We’re all used to updating our Windows Server operating systems with the Windows Update GUI, but did you know that you can update your server using command prompt and “sconfig”?
The past few years I’ve been managing quite a few Windows Server Core Instances that as we all know, do not have a GUI. In order to update those instances, you need to run Windows Update using the command line, but this method actually also works on normal Windows Server instances with the GUI as well!
Please enjoy this video or read on for why and how!
Using a GUI is great, however sometimes it’s not needed, and sometimes it even causes problems if it looses the backend connection where it’s pulling the data from. I’ve seen this true on newer Windows operating systems where the Windows Update GUI stops updating and you just sit there thinking the updates are running, when they are actually all complete.
The GUI also creates additional overhead and clutter. If there was an easier alternative to perform this function, wouldn’t it just make sense?
On Windows Server instances that have a GUI, I find it way faster and more responsive to just open an elevated (Administrative) command prompt, and kick off Windows Updates from there.
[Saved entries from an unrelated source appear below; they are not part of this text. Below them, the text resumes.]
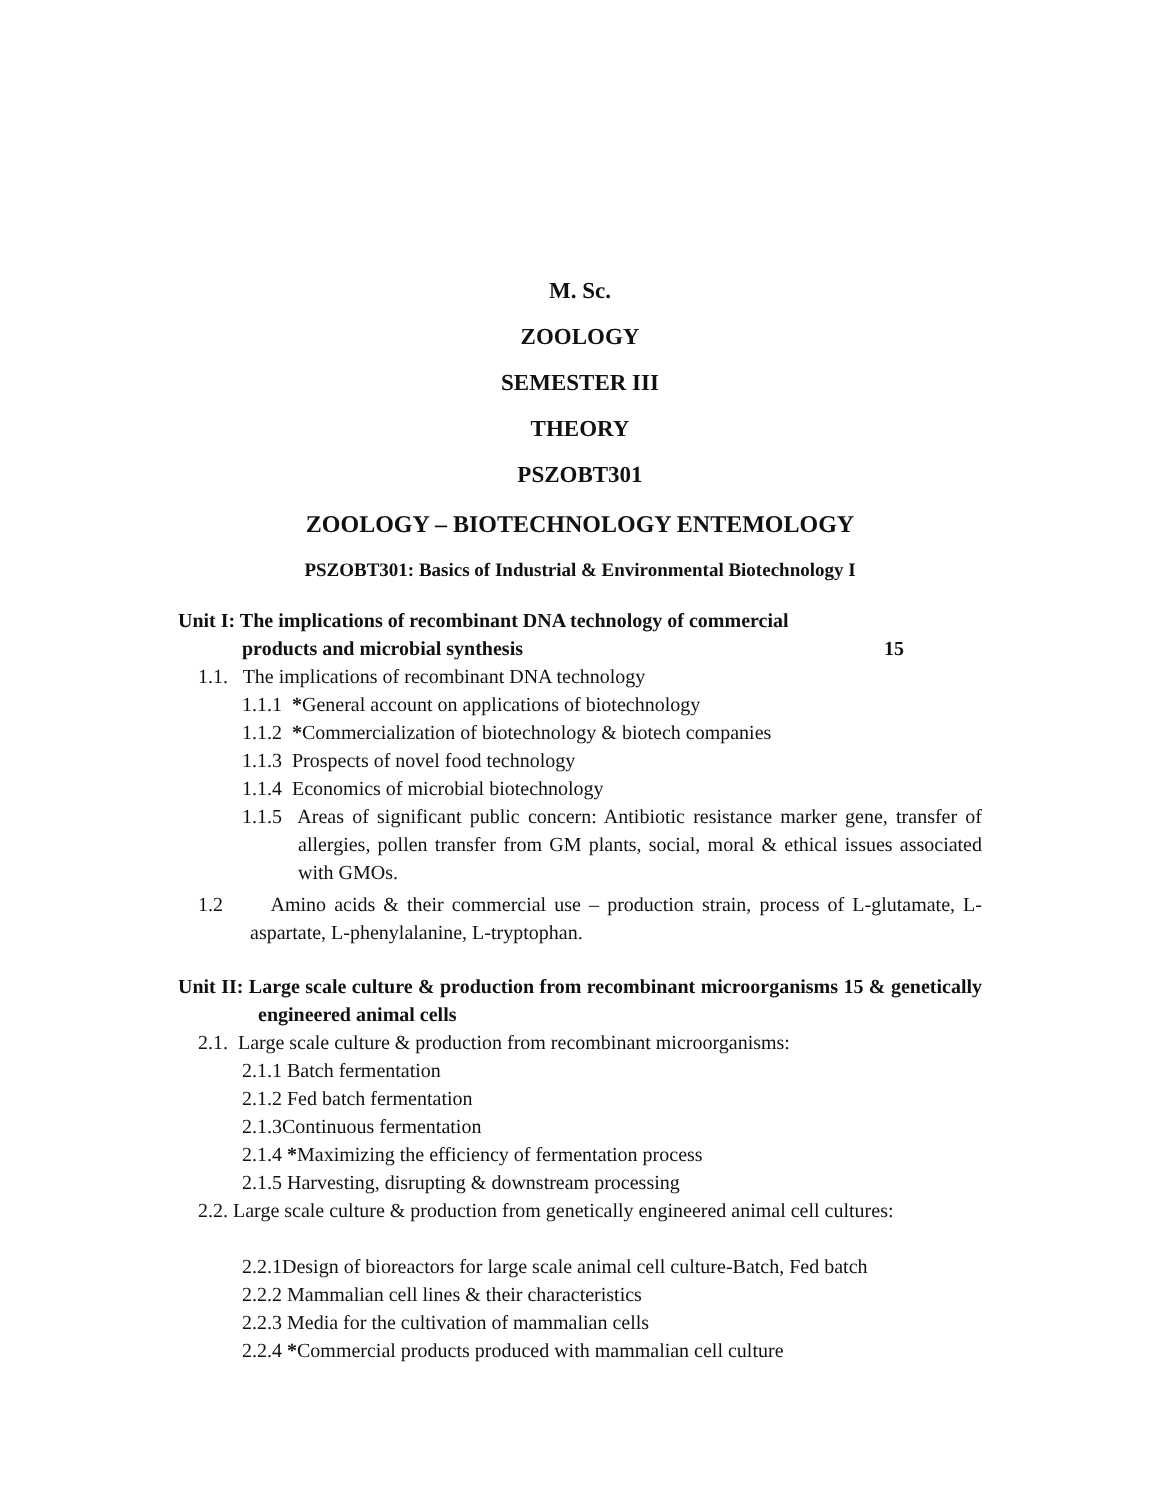M. Sc.
ZOOLOGY
SEMESTER III
THEORY
PSZOBT301
ZOOLOGY – BIOTECHNOLOGY ENTEMOLOGY
PSZOBT301: Basics of Industrial & Environmental Biotechnology I
Unit I: The implications of recombinant DNA technology of commercial
products and microbial synthesis 15
1.1. The implications of recombinant DNA technology
1.1.1 *General account on applications of biotechnology
1.1.2 *Commercialization of biotechnology & biotech companies
1.1.3 Prospects of novel food technology
1.1.4 Economics of microbial biotechnology
1.1.5 Areas of significant public concern: Antibiotic resistance marker gene, transfer of allergies, pollen transfer from GM plants, social, moral & ethical issues associated with GMOs.
1.2 Amino acids & their commercial use – production strain, process of L-glutamate, L-aspartate, L-phenylalanine, L-tryptophan.
Unit II: Large scale culture & production from recombinant microorganisms 15 & genetically engineered animal cells
2.1. Large scale culture & production from recombinant microorganisms:
2.1.1 Batch fermentation
2.1.2 Fed batch fermentation
2.1.3Continuous fermentation
2.1.4 *Maximizing the efficiency of fermentation process
2.1.5 Harvesting, disrupting & downstream processing
2.2. Large scale culture & production from genetically engineered animal cell cultures:
2.2.1Design of bioreactors for large scale animal cell culture-Batch, Fed batch
2.2.2 Mammalian cell lines & their characteristics
2.2.3 Media for the cultivation of mammalian cells
2.2.4 *Commercial products produced with mammalian cell culture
You can use this method on all modern Windows Server versions:
- Windows Server (with a GUI)
- Windows Server Core (without a GUI)
This also works with Windows Server Update Services so you can use this method either connecting to Windows Update (Microsoft Update) or Windows Server Update Services (WSUS).
Now lets get started!
- Open an Administrative (elevated) command prompt
- Run “sconfig” to launch the “Server Configuration” application
- Select option “6” to “Download and Install Windows Updates”
- Choose “A” for all updates, or “R” for recommended updates, and a scan will start
- After the available updates are shown, choose “A” for all updates, “N” for no updates, or “S” for single update selection
After performing the above, the updates will download and install.
I find it so much easier to use this method when updating many/multiple servers instead of the GUI. Once the updates are complete and you’re back at the “Server Configuration” application, you can use option “13” to restart Windows.